*What the task asks*: Below are the records; give again exactly the line with "BVDC 2.7 đón", the line with "Phái bộ GGHB LHQ", and each line that lies between them, and nothing besides.

(Data records begins)

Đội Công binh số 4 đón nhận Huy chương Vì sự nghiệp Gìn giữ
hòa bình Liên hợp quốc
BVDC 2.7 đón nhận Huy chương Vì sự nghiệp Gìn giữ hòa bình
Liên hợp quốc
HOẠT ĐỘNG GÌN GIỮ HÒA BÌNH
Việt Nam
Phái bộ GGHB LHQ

(Data records ends)
(Data records begins)

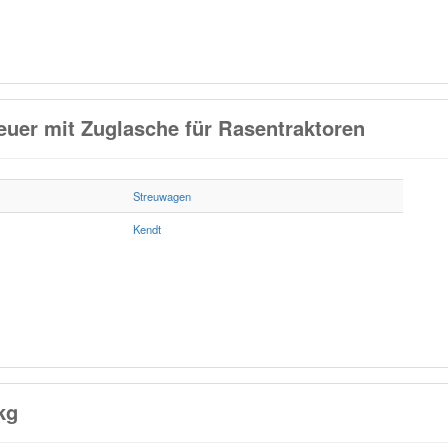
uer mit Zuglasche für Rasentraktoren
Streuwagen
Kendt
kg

(Data records ends)

*Result for this task*:
BVDC 2.7 đón nhận Huy chương Vì sự nghiệp Gìn giữ hòa bình
Liên hợp quốc
HOẠT ĐỘNG GÌN GIỮ HÒA BÌNH
Việt Nam
Phái bộ GGHB LHQ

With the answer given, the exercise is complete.